Это было рано утром, и только что я вошел на наш бастион, как оглушительный выстрел встретил меня и густое облако дыма покрыло всю мою батарею.
– Вот тебе! Получи и распишись! – кричал четвертый батарейный Иван Кисов – солдатик-юморист. – И у нас есть маркела!.. Сама прет!
– Что это такое? – спросил я, подходя к батарее.
– На попа, Ваше-бродие.
– Что такое на попа?
Я обратился к комендору.
Но прежде необходимо объяснить, что численное превосходство в орудиях, и в особенности в мортирах, у неприятеля было громадное. И вот против этой-то беды ухитрился придумать средство наш русский солдатик.
Я подошел к площадке батареи. В ней была вырыта довольно большая яма и на дне ее плотно вбита в землю казенная часть от неприятельского орудия. Вот этот простой снаряд и служил импровизированной мортирой. Из нее стреляли брандекугелями «на попа». Но что означало это «на попа» – я не мог добиться.
LXXIV
Для меня опять потянулись тяжелые, бездельные, скучные дни, и я не помню теперь, сколько прошло этих дней, знаю только, что шла вторая половина августа.
Силы неприятеля росли, а наши убывали. Он теснее и теснее обхватывал нас губительным кольцом своих мортир. Он посылал к нам каждодневно несколько десятков тысяч снарядов, усиливал до невозможного навесный огонь, так что дело разрушения все шло crescendo и дошло наконец до того, что мы не успевали восстанавливать наши амбразуры.
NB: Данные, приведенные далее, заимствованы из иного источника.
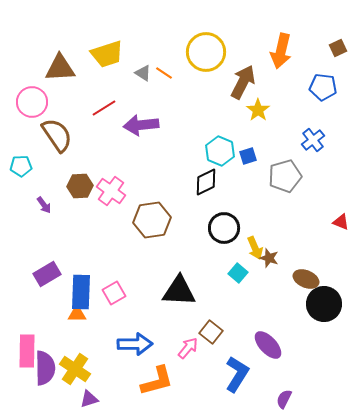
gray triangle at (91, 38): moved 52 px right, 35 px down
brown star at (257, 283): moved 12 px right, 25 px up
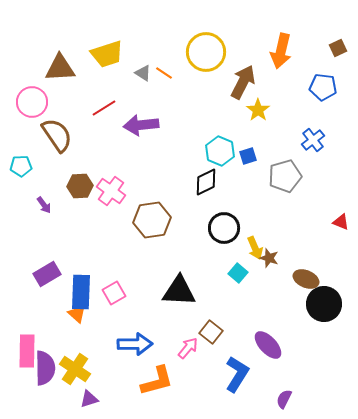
orange triangle at (77, 314): rotated 42 degrees clockwise
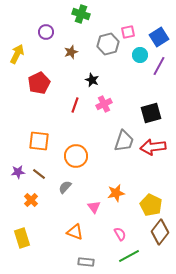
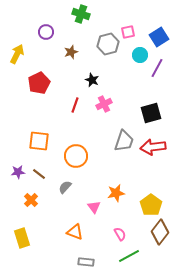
purple line: moved 2 px left, 2 px down
yellow pentagon: rotated 10 degrees clockwise
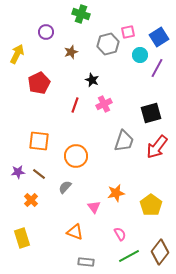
red arrow: moved 4 px right; rotated 45 degrees counterclockwise
brown diamond: moved 20 px down
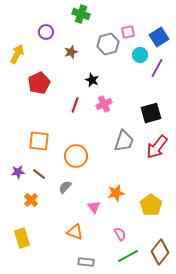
green line: moved 1 px left
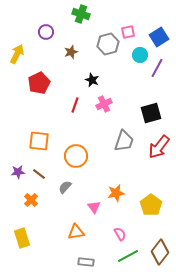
red arrow: moved 2 px right
orange triangle: moved 1 px right; rotated 30 degrees counterclockwise
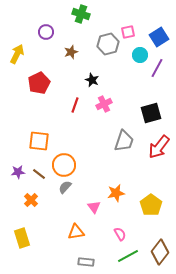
orange circle: moved 12 px left, 9 px down
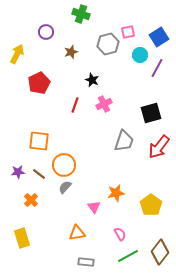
orange triangle: moved 1 px right, 1 px down
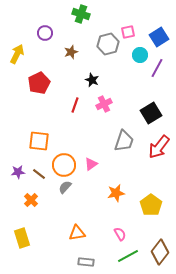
purple circle: moved 1 px left, 1 px down
black square: rotated 15 degrees counterclockwise
pink triangle: moved 3 px left, 43 px up; rotated 32 degrees clockwise
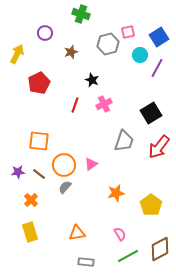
yellow rectangle: moved 8 px right, 6 px up
brown diamond: moved 3 px up; rotated 25 degrees clockwise
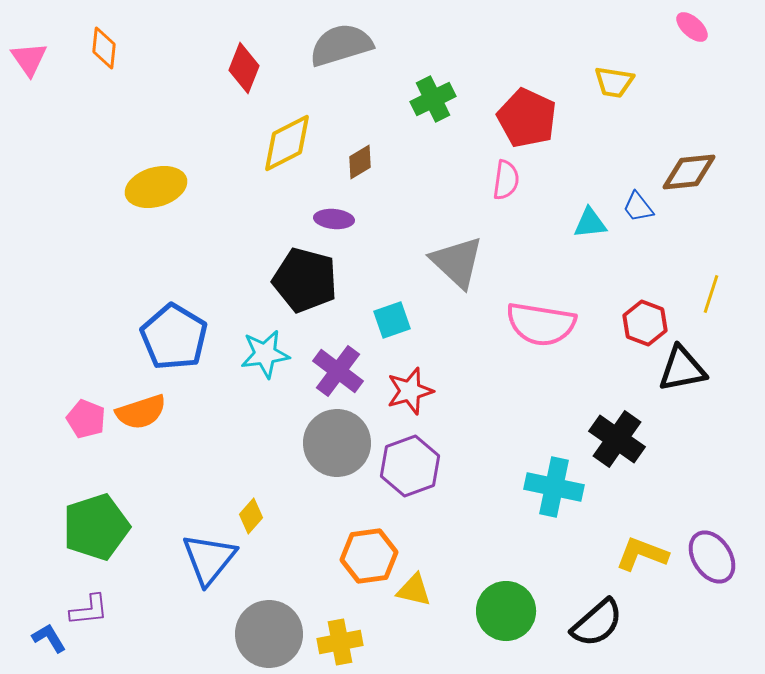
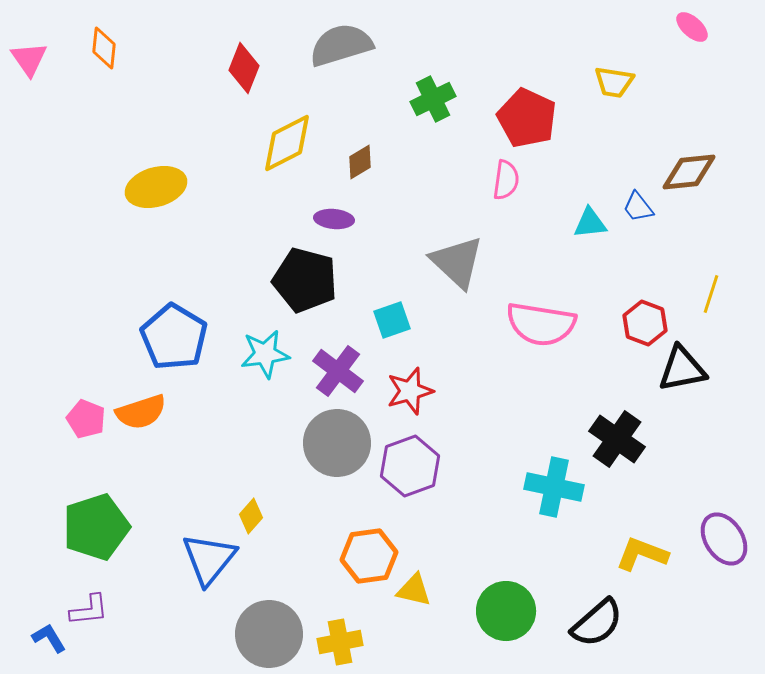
purple ellipse at (712, 557): moved 12 px right, 18 px up
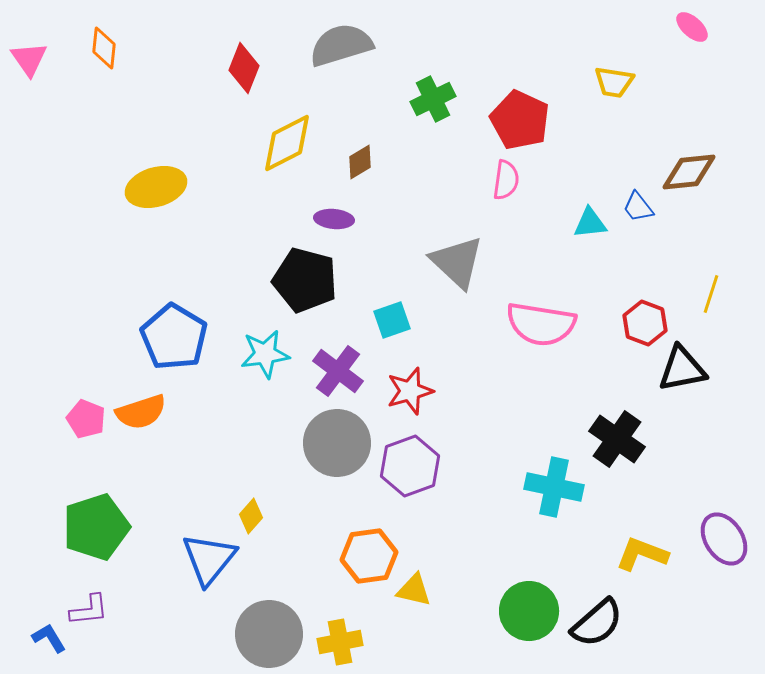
red pentagon at (527, 118): moved 7 px left, 2 px down
green circle at (506, 611): moved 23 px right
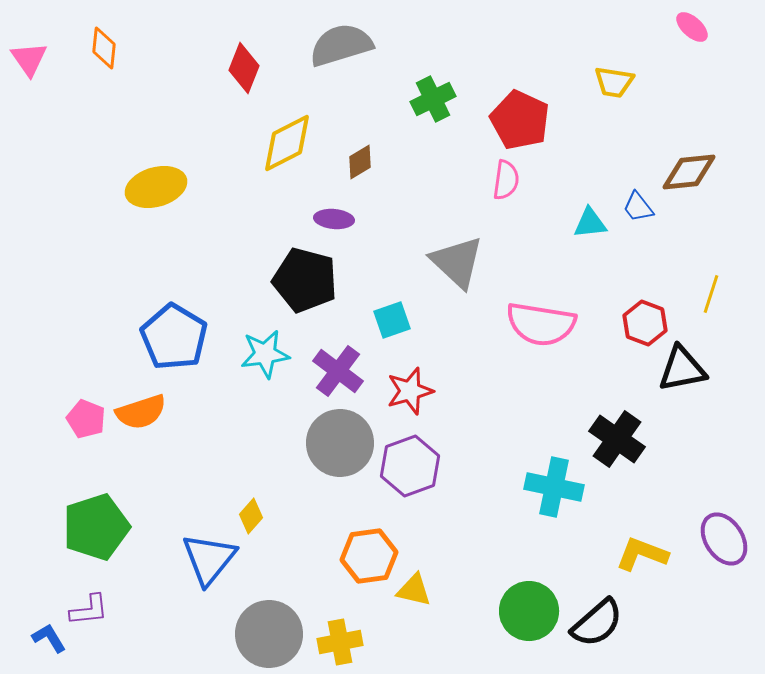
gray circle at (337, 443): moved 3 px right
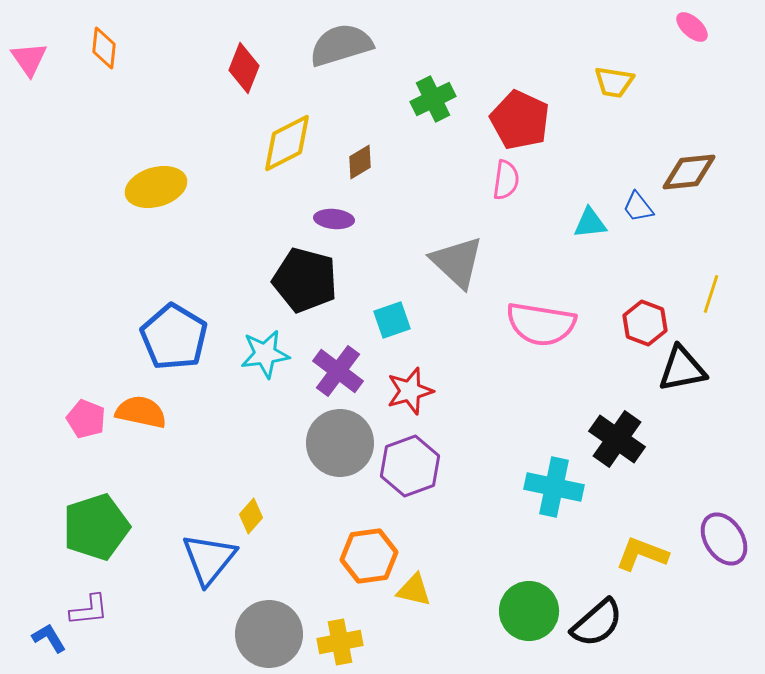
orange semicircle at (141, 412): rotated 150 degrees counterclockwise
«Наши верки[61] (действительно) страдали», как доносил Меньшиков Государю в депеше, которая была публикована в «Русском Инвалиде».
Несколько раз мне хотелось бросить это «темное дело» разрушения и бежать куда-нибудь в спокойный тихий уголок, но мне представлялась Лена, ее последние речи, ее внезапный отъезд, и мне казалось странным, непозволительным бросить это «темное дело», над которым трудится с таким самоотвержением столько русских сил. Притом куда же я мог убежать от внутренней тоски, от этого внутреннего «темного дела», от этой нескладицы и безобразия, которые смотрят из всех щелей нашей русской, безобразной жизни!..
И я оставался и жил как автомат, ожидая не сегодня так завтра неизбежного конца, благо внутри меня все как-то осело, одеревенело. Я целые дни проводить на батарее и весьма серьезно хлопотал о верности прицелов.
Несколько раз я ходил в Севастополь. Раз встретил княжну; она куда-то быстро проскакала с Гигиновым и Гутовским по направлению к северной стороне. Я поклонился ей, она кивнула мне головой и пронеслась мимо.